Het college zorgt ten behoeve van het getrouwe beeld van de jaarrekening en de rechtmatigheid van de baten en lasten en de balansmutaties voor de jaarlijkse interne toetsing van de getrouwheid van de informatieverstrekking, en de rechtmatigheid van de beheershandelingen. Bij afwijkingen neemt het  college maatregelen tot herstel.

Artikel 12 Misbruik en oneigenlijk gebruik

Het college zorgt voor en legt vast de regels voor het voorkomen van misbruik en oneigenlijk gebruik van gemeentelijke regelingen en eigendommen.

Hoofdstuk 5 Financiële organisatie

Artikel 13 Financiële organisatie

  • 1 Het college zorgt voor en legt vast:

    a  een eenduidige indeling van de gemeentelijke organisatie en een eenduidig toewijzing van de gemeentelijke taken aan de afdelingen;

    b  een adequate scheiding van taken, functies, bevoegdheden, verantwoordelijkheden, zodat aan de eisen van interne controle wordt voldaan en de betrouwbaarheid van de verstrekte informatie aan beleids- en beheersorganen is gewaarborgd;

    c  de verlening van mandaten en volmachten voor het aangaan van verplichtingen ten laste van de toegekende budgetten en investeringskredieten;

    d  de regels voor taken en bevoegdheden, de verantwoordingsrelaties en de bijbehorende informatievoorziening van de financieringsfunctie;

    e  de kostenverdeelsleutels voor het eenduidig toewijzen van de lasten en baten aan de producten van de productraming en de productrealisatie.

Artikel 14 Reserves en voorzieningen

  • 1 Het college biedt de raad eens in de vier jaar een nota reserves en voorzieningen aan. De raad stelt de nota vast.
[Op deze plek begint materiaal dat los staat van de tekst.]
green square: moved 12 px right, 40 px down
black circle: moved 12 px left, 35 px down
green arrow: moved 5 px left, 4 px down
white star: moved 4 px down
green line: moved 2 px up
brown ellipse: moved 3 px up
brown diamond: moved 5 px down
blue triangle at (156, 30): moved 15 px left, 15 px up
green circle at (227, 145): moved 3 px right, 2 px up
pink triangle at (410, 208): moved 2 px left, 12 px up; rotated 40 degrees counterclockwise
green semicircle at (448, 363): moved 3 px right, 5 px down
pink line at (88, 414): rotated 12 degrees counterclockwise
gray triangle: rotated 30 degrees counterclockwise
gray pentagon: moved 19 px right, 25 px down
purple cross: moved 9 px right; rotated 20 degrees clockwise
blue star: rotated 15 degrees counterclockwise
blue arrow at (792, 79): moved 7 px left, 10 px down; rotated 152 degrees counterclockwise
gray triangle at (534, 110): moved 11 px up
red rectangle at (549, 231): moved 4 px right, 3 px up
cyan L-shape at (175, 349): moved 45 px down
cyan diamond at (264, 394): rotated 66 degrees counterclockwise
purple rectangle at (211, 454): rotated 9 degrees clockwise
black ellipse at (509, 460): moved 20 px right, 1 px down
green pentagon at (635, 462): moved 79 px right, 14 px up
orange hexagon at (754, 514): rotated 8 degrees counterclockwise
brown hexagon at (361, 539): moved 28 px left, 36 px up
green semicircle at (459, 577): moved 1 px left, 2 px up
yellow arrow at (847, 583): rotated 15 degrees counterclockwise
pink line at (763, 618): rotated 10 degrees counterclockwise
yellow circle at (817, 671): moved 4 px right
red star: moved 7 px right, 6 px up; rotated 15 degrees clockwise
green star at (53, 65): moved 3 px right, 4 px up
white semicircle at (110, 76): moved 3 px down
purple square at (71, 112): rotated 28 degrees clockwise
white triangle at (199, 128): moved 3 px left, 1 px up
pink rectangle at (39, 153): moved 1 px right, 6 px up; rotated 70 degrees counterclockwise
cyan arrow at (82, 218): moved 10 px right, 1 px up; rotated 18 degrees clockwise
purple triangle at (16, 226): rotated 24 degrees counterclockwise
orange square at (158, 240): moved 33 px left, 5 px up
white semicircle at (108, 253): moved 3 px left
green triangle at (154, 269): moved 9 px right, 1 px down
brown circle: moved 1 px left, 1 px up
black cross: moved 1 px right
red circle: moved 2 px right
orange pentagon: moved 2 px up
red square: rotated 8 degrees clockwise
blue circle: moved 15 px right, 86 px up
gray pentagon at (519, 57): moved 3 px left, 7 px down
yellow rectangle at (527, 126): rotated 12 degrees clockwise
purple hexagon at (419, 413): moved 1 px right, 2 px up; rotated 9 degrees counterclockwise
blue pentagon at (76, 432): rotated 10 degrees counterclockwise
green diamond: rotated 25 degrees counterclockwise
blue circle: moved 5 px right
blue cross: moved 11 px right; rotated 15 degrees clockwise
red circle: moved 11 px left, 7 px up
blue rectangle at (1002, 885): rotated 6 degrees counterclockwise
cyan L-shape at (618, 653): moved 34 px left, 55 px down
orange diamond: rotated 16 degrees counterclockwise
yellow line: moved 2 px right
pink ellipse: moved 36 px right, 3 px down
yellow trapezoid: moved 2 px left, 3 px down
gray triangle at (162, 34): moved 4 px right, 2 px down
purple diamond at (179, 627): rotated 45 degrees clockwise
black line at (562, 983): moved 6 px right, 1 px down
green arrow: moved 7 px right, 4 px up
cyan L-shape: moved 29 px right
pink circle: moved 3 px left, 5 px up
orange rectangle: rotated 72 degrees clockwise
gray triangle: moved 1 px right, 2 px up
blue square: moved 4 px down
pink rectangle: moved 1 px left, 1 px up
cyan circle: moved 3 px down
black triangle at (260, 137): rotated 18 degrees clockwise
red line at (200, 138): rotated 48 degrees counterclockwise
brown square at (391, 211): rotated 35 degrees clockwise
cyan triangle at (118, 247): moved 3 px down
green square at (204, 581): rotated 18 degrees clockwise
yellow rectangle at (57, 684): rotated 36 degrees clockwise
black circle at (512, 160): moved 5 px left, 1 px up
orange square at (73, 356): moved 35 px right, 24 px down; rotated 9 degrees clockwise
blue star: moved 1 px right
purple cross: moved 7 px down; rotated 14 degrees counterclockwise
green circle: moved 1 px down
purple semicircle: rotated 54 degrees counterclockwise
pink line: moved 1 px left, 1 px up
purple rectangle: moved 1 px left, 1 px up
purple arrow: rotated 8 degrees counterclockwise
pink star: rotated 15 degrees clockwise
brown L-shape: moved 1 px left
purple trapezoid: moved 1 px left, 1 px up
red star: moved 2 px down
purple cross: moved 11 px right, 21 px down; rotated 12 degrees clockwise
De nota behandelt:

    a de vorming en besteding van reserves;

    b de vorming en besteding van voorzieningen;

    c de toerekening en verwerking van rente over de reserves en voorzieningen.

  • 2 Bij een voorstel voor de instelling van een bestemmingsreserve voor een investeringsvoornemen wordt minimaal aangegeven:

    a de specifieke doel van de reserve;

    b de voeding van de reserve;

    c de maximale hoogte van de reserve;

    d en de maximale looptijd.

  • 3 Indien een bestemmingsreserve voor een investeringsvoornemen binnen de aangegeven maximale looptijd niet heeft geleid tot een investering, valt de bestemmingsreserve vrij en wordt deze aan de algemene reserve toegevoegd.

  • 4 De reserves en voorzieningen dienen jaarlijks geëvalueerd te worden en waar nodig bijgesteld.

Hoofdstuk 6 Slotbepalingen

Artikel 15 Inwerkingtreding

  • 1 Deze verordening treedt in werking met ingang van het begrotingsjaar 2010. De stukken voor dit begrotingsjaar en latere begrotingsjaren voldoen aan de bepalingen van deze verordening.

  • 2 Deze verordening treedt in de plaats van de 'Financiële verordening gemeente Noord-Beveland' vastgesteld door de raad op 21 december 2006.

Artikel 16 Citeertitel

Deze verordening wordt in de gemeentelijke stukken aangehaald onder de naam 'Financiële verordening 2009'.